可以尝试想象,如果SYNACK的响应包被收到了,那么a 和 b 是明确的,这时候可以提取c的高8位,检查时间是否过期(syncookie要求synack在特定时间内必须回应,超时失效),提取c的低24位,在低24位中再次理由四元组计算得到MSS。假设收到的ack报文序号为seq,应答序号为seq_ack,那么计算还原思路应该是:seq_ack - 1 = a + b + f,其中a,b都是已知变量 ,f = seq_ack - 1 - a - b,提取f的的高8位和当前的时间比较,提取f的低32位, f(低32位) = 利用四元组计算hash值 + MSS索引值, 最终推导了MSS的所以,提取了MSS值。
收到ACK包,合法校验和MSS提取
收到cookie机制下的带三次握手
tcp_v4_rcv
tcp_v4_do_rcv (在TCP_LISTEN状态接收到ACK)
tcp_v4_cookie_check
cookie_v4_check
关键代码走读:
/*
* Check if a ack sequence number is a valid syncookie.
* Return the decoded mss if it is, or 0 if not.
*/
int __cookie_v4_check(const struct iphdr *iph, const struct tcphdr *th,
u32 cookie)
{
__u32 seq = ntohl(th->seq) - 1;
__u32 mssind = check_tcp_syn_cookie(cookie, iph->saddr, iph->daddr,
th->source, th->dest, seq);
return mssind < ARRAY_SIZE(msstab) ? msstab[mssind] : 0;
}
EXPORT_SYMBOL_GPL(__cookie_v4_check);
其中cookie是server接受到SYN报文时计算的syn cookie值,实际上等于ack_seq - 1。
mssind < ARRAY_SIZE(msstab) ? msstab[mssind] : 0; 很明显是计算到了mss数组的所以,提取对应的MSS。
/*
* This retrieves the small "data" value from the syncookie.
* If the syncookie is bad, the data returned will be out of
* range.

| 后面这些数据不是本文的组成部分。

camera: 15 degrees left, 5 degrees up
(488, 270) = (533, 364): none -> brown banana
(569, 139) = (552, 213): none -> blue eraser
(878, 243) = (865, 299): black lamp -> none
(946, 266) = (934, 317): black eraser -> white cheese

This must be checked by the caller.
*
* The count value used to generate the cookie must be less than
* MAX_SYNCOOKIE_AGE minutes in the past.
* The return value (__u32)-1 if this test fails.
*/
static __u32 check_tcp_syn_cookie(__u32 cookie, __be32 saddr, __be32 daddr,
__be16 sport, __be16 dport, __u32 sseq)
{
u32 diff, count = tcp_cookie_time();
/* Strip away the layers from the cookie */
cookie -= cookie_hash(saddr, daddr, sport, dport, 0, 0) + sseq;
/* Cookie is now reduced to (count * 2^24) ^ (hash % 2^24) */
diff = (count - (cookie >> COOKIEBITS)) & ((__u32) -1 >> COOKIEBITS);
if (diff >= MAX_SYNCOOKIE_AGE)
return (__u32)-1;
return (cookie -
cookie_hash(saddr, daddr, sport, dport, count - diff, 1))

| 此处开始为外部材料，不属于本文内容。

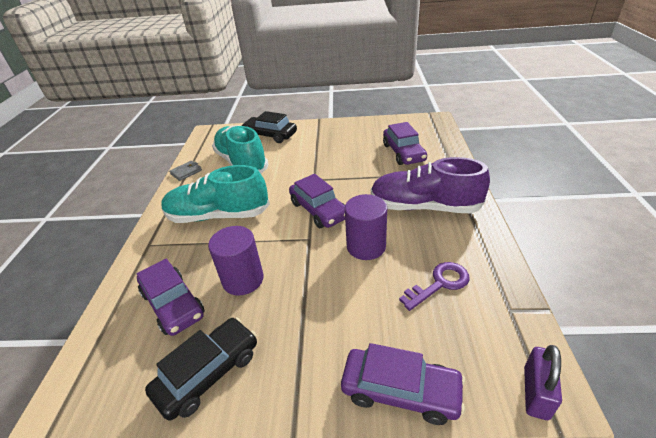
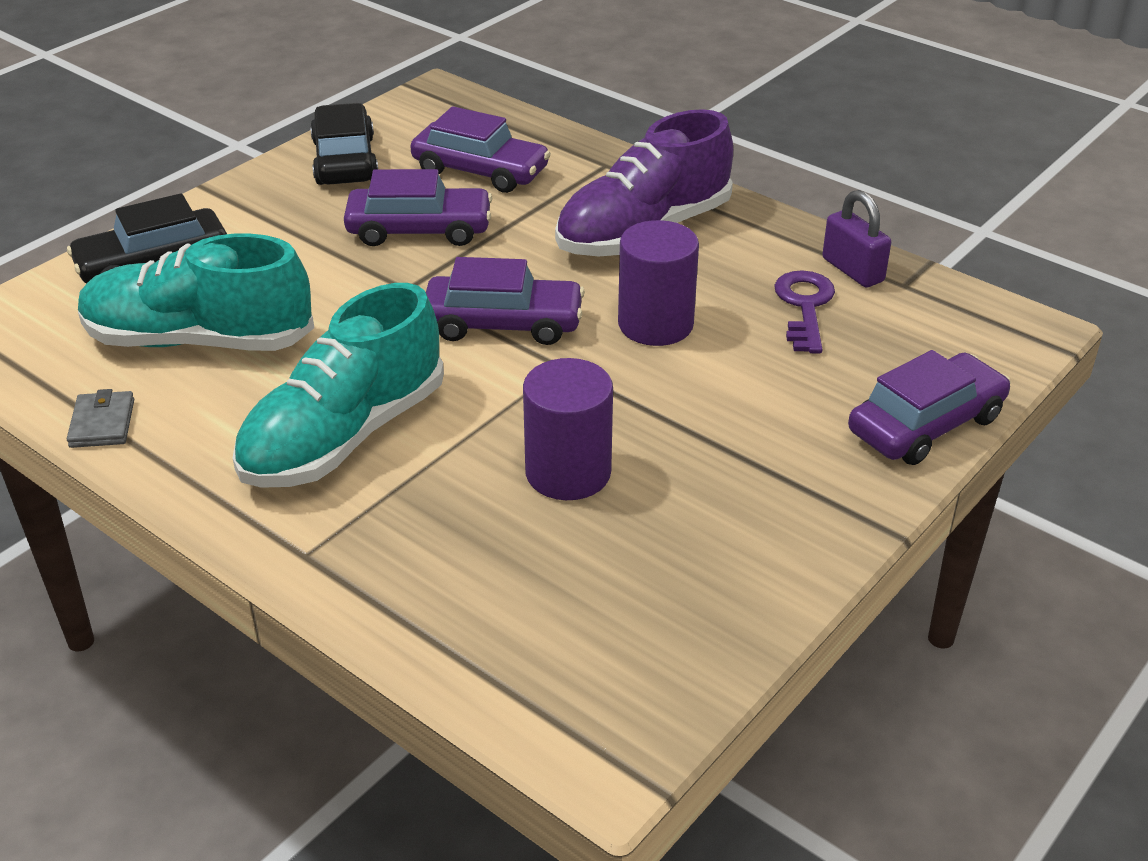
camera: 55 degrees left, 0 degrees up
(173, 304) = (528, 570): purple car -> purple car (419, 230)
(208, 373) = (725, 577): black car -> black car (345, 160)
(535, 392) = (1018, 337): purple padlock -> purple padlock (852, 270)

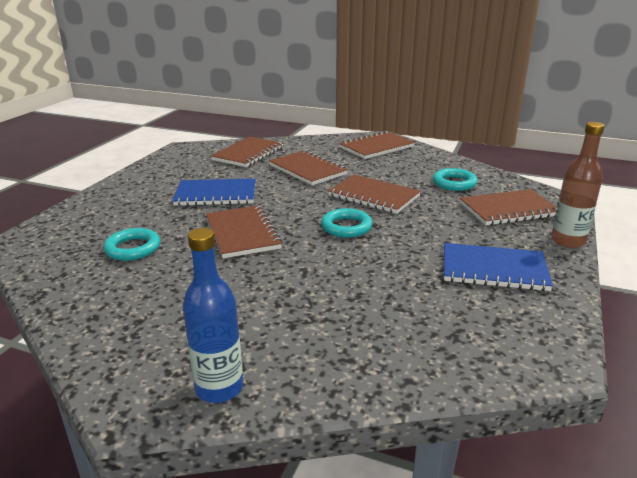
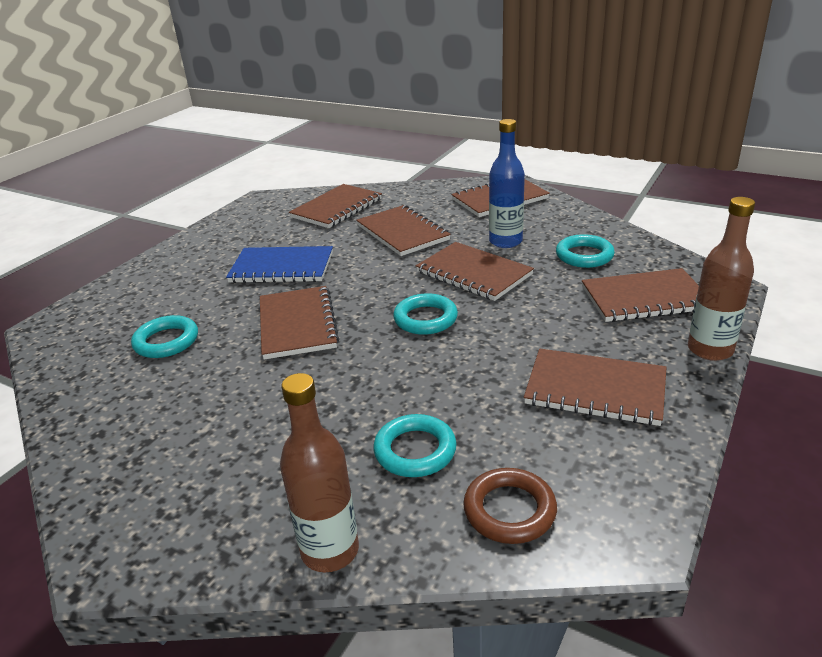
camera: 10 degrees right, 5 degrees up
(219, 388) = (210, 539): blue bottle -> blue bottle (505, 241)
(324, 389) = (330, 550): none -> brown bottle
(369, 316) = (415, 450): none -> turquoise ring
(458, 352) = (509, 510): none -> brown ring
(494, 269) = (595, 389): blue notebook -> brown notebook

& COOKIEMASK; /* Leaving the data behind */
}
count = tcp_cookie_time(); 获取到当前的时间。
cookie -= cookie_hash(saddr, daddr, sport, dport, 0, 0) + sseq; 计算得到了上面的f,
/* Cookie is now reduced to (count * 2^24) ^ (hash % 2^24) */
diff = (count - (cookie >> COOKIEBITS)) & ((__u32) -1 >> COOKIEBITS);
if (diff >= MAX_SYNCOOKIE_AGE)
return (__u32)-1;
计算应答是否在合理的时间范围内,其中 MAX_SYNCOOKIE_AGE 为 2,也即要求在2分钟之内必须应答,否则直接丢失。后面的一堆位运算和移动预算显然是在提取f高8位值。
显然还需要提取MSS的索引,MSS索引编排在f的低32位中。
return (cookie -
cookie_hash(saddr, daddr, sport, dport, count - diff, 1))
& COOKIEMASK; /* Leaving the data behind */
上面讲过了 f = (四元组计算的hash值 + mss 索引) 的低32位值,所以上面代码先利用四元组计算到hash值,减去后得到了mss索引。
讲到这里syncookie的基本内容也讲完了。
网络优化相关的思考
如果你是做网络优化的,尤其是在CDN行业从事网络优化工作者,你一定发现了TCP syncookie的不足,因为server只编排保存了MSS信息(MSS都是偏小的),其它的协商信息全部丢失,丢失的ws,sack等关键信息,这些信息很大程度上决定了TCP传输的效率,很难想象最大窗口为65535,不支持sack的TCP连接在丢包的情况,究竟面临的是什么再难。
所以,你一定在想有没有办法让server编排保持w设sack等信息呢,肯定是有的,但是需要付出一定的代价。编排MSS引入了碰撞冲突,同样编排ws和sack也会引入冲突,并且还会放大冲突,细节不讲。